Todos os bichos de Nê Sant’Anna
Este mês compartilho com vocês uma crônica que escrevi em janeiro, inspirada em fatos que me “caíram no colo” em outubro do ano passado.
COMO DESCASCAR UM
ABACAXI
Domingo do segundo turno das
eleições de 2014: Meu filho e a namorada olham para os abacaxis maduros na
fruteira com cobiça. Sugiro que descasquem o maior. Eles dão mil desculpas. Eu abro
uma gaveta e, munida da ferramenta ideal, descasco o abacaxi em, no máximo,
três minutos. Os dois se espantam e eu explico: “aprendi a técnica em uma
crônica do Paulo Mendes Campos”.
Deixo o abacaxi, nu e fatiado,
exposto em uma travessa e observo o Brasil se desnudando através dos
noticiários e das redes sociais. Todas as contradições e preconceitos viscerais
e seculares estão expostos e condimentados pelo clima de fim de campeonato que
acompanha as eleições. Minha avó Maria repetia um ditado popular “quando a
miséria bate à porta, o amor pula a janela”! Nada mais pertinente; em épocas de
crises ou mudanças, faz parte do ser humano procurar culpados, eleger heróis ou
bodes expiatórios, foi assim em centenas de momentos históricos, como a
perseguição aos judeus pela Alemanha Nazista, só para citar um exemplo.

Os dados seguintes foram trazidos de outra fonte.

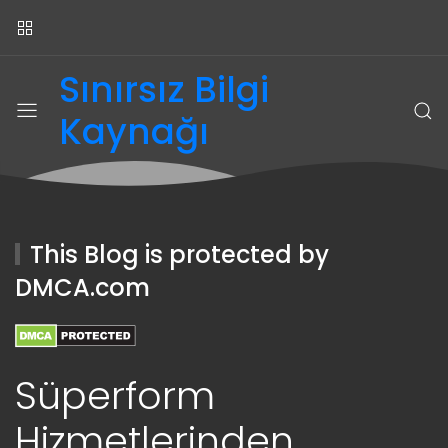
Sınırsız Bilgi
Kaynağı
This Blog is protected by
DMCA.com
Süperform
Hizmetlerinden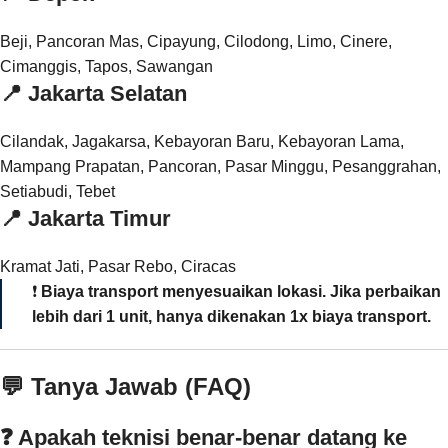
Beji, Pancoran Mas, Cipayung, Cilodong, Limo, Cinere,
Cimanggis, Tapos, Sawangan
📍
Jakarta Selatan
Cilandak, Jagakarsa, Kebayoran Baru, Kebayoran Lama,
Mampang Prapatan, Pancoran, Pasar Minggu, Pesanggrahan,
Setiabudi, Tebet
📍
Jakarta Timur
Kramat Jati, Pasar Rebo, Ciracas
❗
Biaya transport menyesuaikan lokasi. Jika perbaikan
lebih dari 1 unit, hanya dikenakan 1x biaya transport.
💬 Tanya Jawab (FAQ)
❓ Apakah teknisi benar-benar datang ke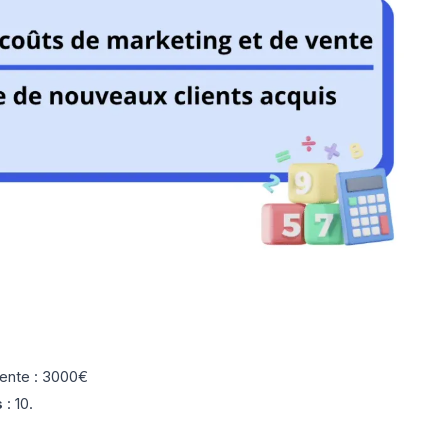
vente : 3000€
s
: 10.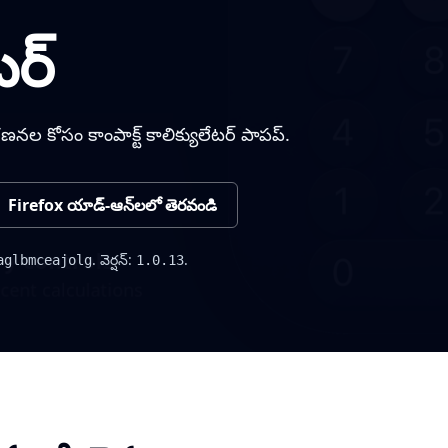
టర్
 గణనల కోసం కాంపాక్ట్ కాలిక్యులేటర్ పాపప్.
Firefox యాడ్-ఆన్‌లలో తెరవండి
. వెర్షన్:
.
aglbmceajolg
1.0.13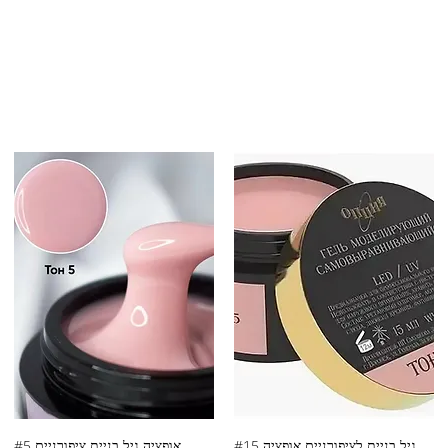
גיל בניית לציפורניים אופציה #15
אופציה גיל בניית ציפורניים #5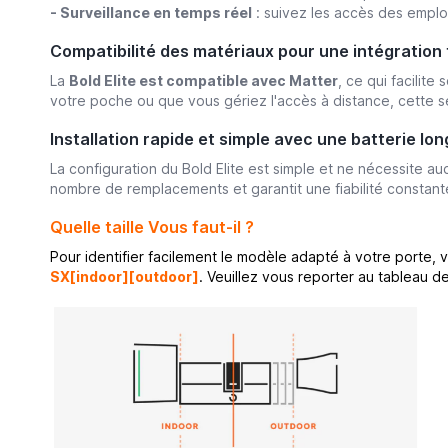
- Surveillance en temps réel
: suivez les accès des employ
Compatibilité des matériaux pour une intégration 
La
Bold Elite est compatible avec Matter
, ce qui facilit
votre poche ou que vous gériez l'accès à distance, cette s
Installation rapide et simple avec une batterie lo
La configuration du Bold Elite est simple et ne nécessite auc
nombre de remplacements et garantit une fiabilité consta
Quelle taille Vous faut-il ?
Pour identifier facilement le modèle adapté à votre porte,
SX[indoor][outdoor]
.
Veuillez vous reporter au tableau de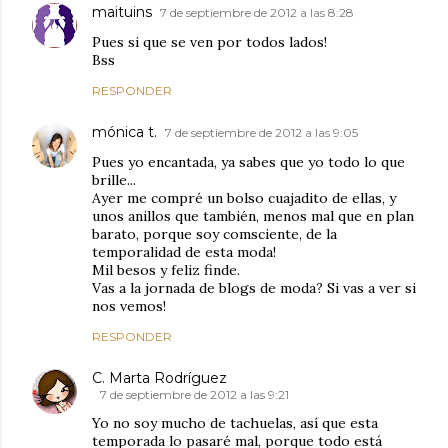
maituins
7 de septiembre de 2012 a las 8:28
Pues si que se ven por todos lados!
Bss
RESPONDER
mónica t.
7 de septiembre de 2012 a las 9:05
Pues yo encantada, ya sabes que yo todo lo que
brille...
Ayer me compré un bolso cuajadito de ellas, y
unos anillos que también, menos mal que en plan
barato, porque soy comsciente, de la
temporalidad de esta moda!
Mil besos y feliz finde.
Vas a la jornada de blogs de moda? Si vas a ver si
nos vemos!
RESPONDER
C. Marta Rodríguez
7 de septiembre de 2012 a las 9:21
Yo no soy mucho de tachuelas, así que esta
temporada lo pasaré mal, porque todo está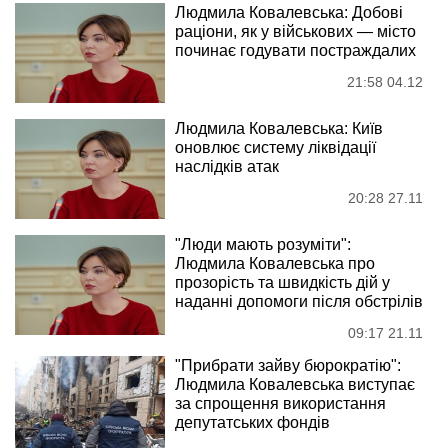
Людмила Ковалевська: Добові
раціони, як у військових — місто
починає годувати постраждалих
21:58 04.12
Людмила Ковалевська: Київ
оновлює систему ліквідації
наслідків атак
20:28 27.11
"Люди мають розуміти":
Людмила Ковалевська про
прозорість та швидкість дій у
наданні допомоги після обстрілів
09:17 21.11
"Прибрати зайву бюрократію":
Людмила Ковалевська виступає
за спрощення використання
депутатських фондів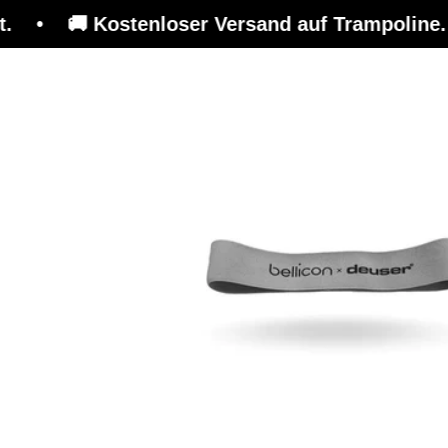
• 🚚 Kostenloser Versand auf Trampoline. 🇨
Trampolin
Trainingsplattform
Wir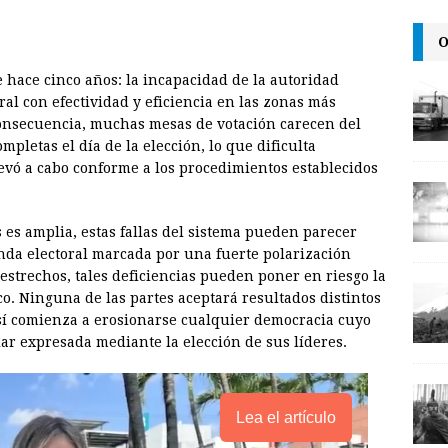
a
i
p
i
n
y
O
l
t
L
hace cinco años: la incapacidad de la autoridad
i
ral con efectividad y eficiencia en las zonas más
n
consecuencia, muchas mesas de votación carecen del
pletas el día de la elección, lo que dificulta
k
levó a cabo conforme a los procedimientos establecidos
 es amplia, estas fallas del sistema pueden parecer
nda electoral marcada por una fuerte polarización
strechos, tales deficiencias pueden poner en riesgo la
o. Ninguna de las partes aceptará resultados distintos
Así comienza a erosionarse cualquier democracia cuyo
ar expresada mediante la elección de sus líderes.
Lea el artículo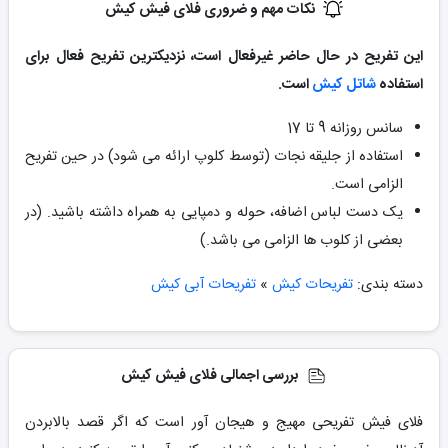
نکات مهم و ضروری فلای فیش کیش
این تفریح در حال حاضر غیرفعال است، نزدیکترین تفریح فعال برای
استفاده
شاتل کیش
است.
سانس روزانه 9 تا 17
استفاده از جلیقه نجات (توسط کلوپ ارائه می شود) در حین تفریح
الزامی است.
یک دست لباس اضافه، حوله و دمپایی به همراه داشته باشید. (در
بعضی از کلوب ها الزامی می باشد.)
دسته بندی:
تفریحات کیش
»
تفریحات آبی کیش
بررسی اجمالی فلای فیش کیش
فلای فیش تفریحی مهیج و هیجان آور است که اگر قصد بالابردن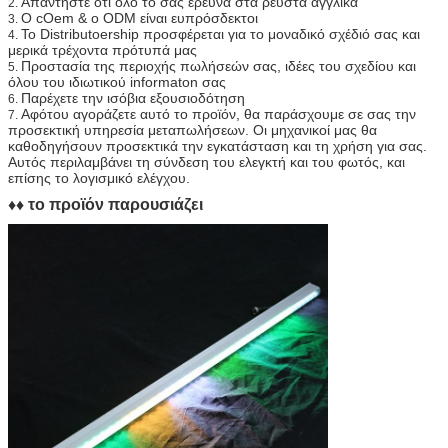
Απαντήστε ότι όλο το σας ερευνά στα ρευστά αγγλικά
2.
προϊόντων
Ο cOem & ο ODM είναι ευπρόσδεκτοι
3.
Το Distributoership προσφέρεται για το μοναδικό σχέδιό σας και
4.
Για τις διαταγές δειγμάτων:
μερικά τρέχοντα πρότυπά μας
μπορούμε να στείλουμε τα προϊόντα μόλις
Προστασία της περιοχής πωλήσεών σας, ιδέες του σχεδίου και
5.
όλου του ιδιωτικού informaton σας
παίρνουμε την πληρωμή
Παρέχετε την ισόβια εξουσιοδότηση
6.
Για τις μεγάλες διαταγές:
Αφότου αγοράζετε αυτό το προϊόν, θα παράσχουμε σε σας την
7.
προσεκτική υπηρεσία μεταπωλήσεων. Οι μηχανικοί μας θα
συνήθως ο χρόνος παράδοσης είναι μέσα σε 7
καθοδηγήσουν προσεκτικά την εγκατάσταση και τη χρήση για σας.
εργάσιμες ημέρες
Αυτός περιλαμβάνει τη σύνδεση του ελεγκτή και του φωτός, και
επίσης το λογισμικό ελέγχου.
Διαταγές cOem και ODM:
♦♦ το προϊόν παρουσιάζει
μέσα σε 15 εργάσιμες ημέρες.
Συσκευασία
ένα μεγάλο κιβώτιο.
Ναυτιλία
Αεροπορικώς, από τη θάλασσα, σαφή
υποστηρίζεται.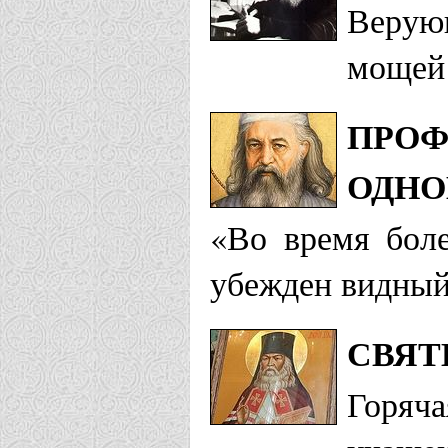
Верую
мощей 
ПРОФ
ОДНО
«Во время боле
убежден видный
СВЯТ
Горяча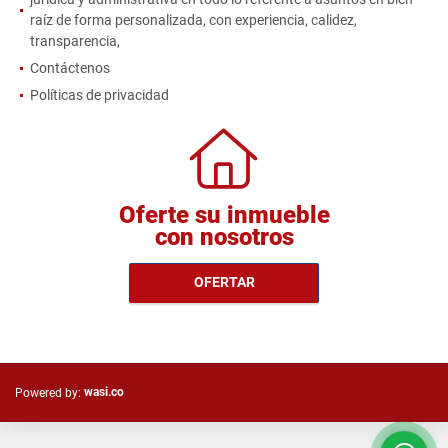
raíz de forma personalizada, con experiencia, calidez,
transparencia,
Contáctenos
Políticas de privacidad
Oferte su inmueble
con nosotros
OFERTAR
wasi.co
Powered by: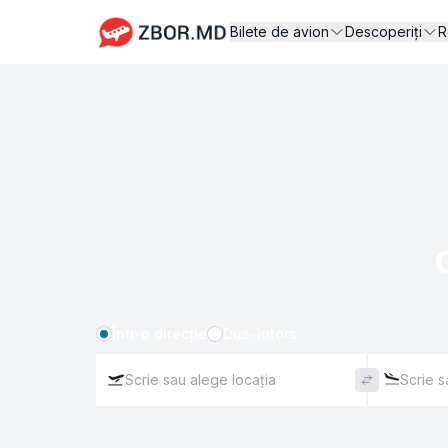
Bilete de avion
Descoperiți
R
Într-o direcție
Dus-întors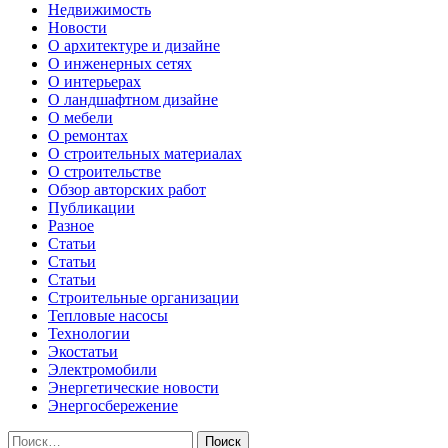
Недвижимость
Новости
О архитектуре и дизайне
О инженерных сетях
О интерьерах
О ландшафтном дизайне
О мебели
О ремонтах
О строительных материалах
О строительстве
Обзор авторских работ
Публикации
Разное
Статьи
Статьи
Статьи
Строительные организации
Тепловые насосы
Технологии
Экостатьи
Электромобили
Энергетические новости
Энергосбережение
Найти: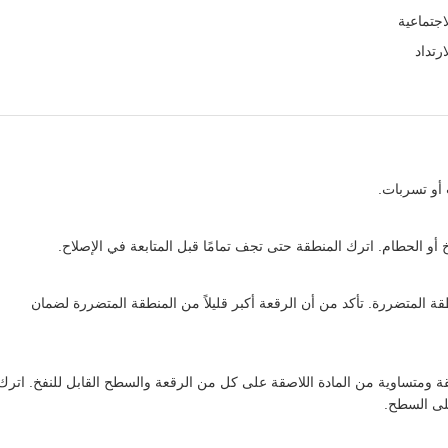
اجتماعية
رتداد
 أو تسربات.
و الحطام. اترك المنطقة حتى تجف تمامًا قبل المتابعة في الإصلاح.
 المتضررة. تأكد من أن الرقعة أكبر قليلاً من المنطقة المتضررة لضمان
 ومتساوية من المادة اللاصقة على كل من الرقعة والسطح القابل للنفخ. اترك
لى السطح.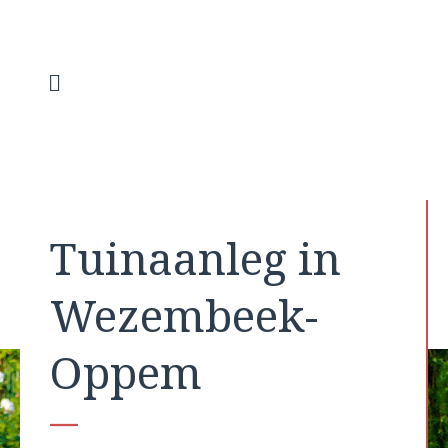
Spring
naar
de
inhoud
Menu
Tuinaanleg in
Wezembeek-
Oppem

Portanto, não estranhei nem um
pouco as enormes discussões, de ambos os lados, carregadas de preconceito e
aquele velho ódio que não ultrapassa a primeira rodada de barganhas “para o bem
do Brasil”. Lembrei-me de uma frase astuta de Lima Barreto, na qual ele pondera
que o diploma universitário veio substituir no Brasil republicano os antigos
títulos de nobreza, mudava-se o instrumento, não o pensamento, muito menos
antigos paradigmas. Aliás, mudanças de
fato, demoram. Basta observarmos alguns dos campeões de votos para as
Assembleias Estadual e Federal. O Brasil, apesar do Carnaval e da exposição de
coxas e afins, é preconceituoso sim, é hipócrita sim e, a grande perversidade,
é que isso se esconde debaixo de uma grossa casca de liberalidade, respeito às
diversidades e cordialidade. Talvez não seja gratuitamente que o abacaxi seja
quase um símbolo do país.
Mas, voltando ao meu prosaico
abacaxi (que nem tão doce estava), compartilho com vocês que a melhor
ferramenta para descascar essa fruta consiste em uma simples faca de pão! Basta não ser teimoso e não ter medo de
experimentar novas possibilidades para manjados objetos, afinal, a roda já foi
criada há muito e a faca de pão também, bem como a sacada do “tio Karl”: “os
homens mudam os modos de produção, mas não abrem mão das suas conquistas
materiais”. Alguém duvida? Então pense se, por exemplo, você voltaria a lavar
suas roupas em uma tábua na beira do rio ou abriria mão do seu vaso sanitário!
E – não duvide – as “variáveis” preconceito, conforto, segurança, pseudos
religiosidade e moral ilibada, poder e autoestima, além de muita grana, giram a
roda do mundo e também das terras tupiniquins, carregadas de abacaxis,
insistentemente, e na maioria das vezes propositalmente, descascados com a
ferramenta errada (ou a mais cara ou conveniente para a ocasião).
Descascar um abacaxi é fácil. O
resto? Quem viver verá!
Pois é, minha cara, amor não enche barriga. É o que costumo dizer. De uma forma ou outra, somos sim, pré-conceituosos e em várias vertentes. É mais dizer que não... para sair bem na foto. Por enquanto, estou vivendo para ver no que dá.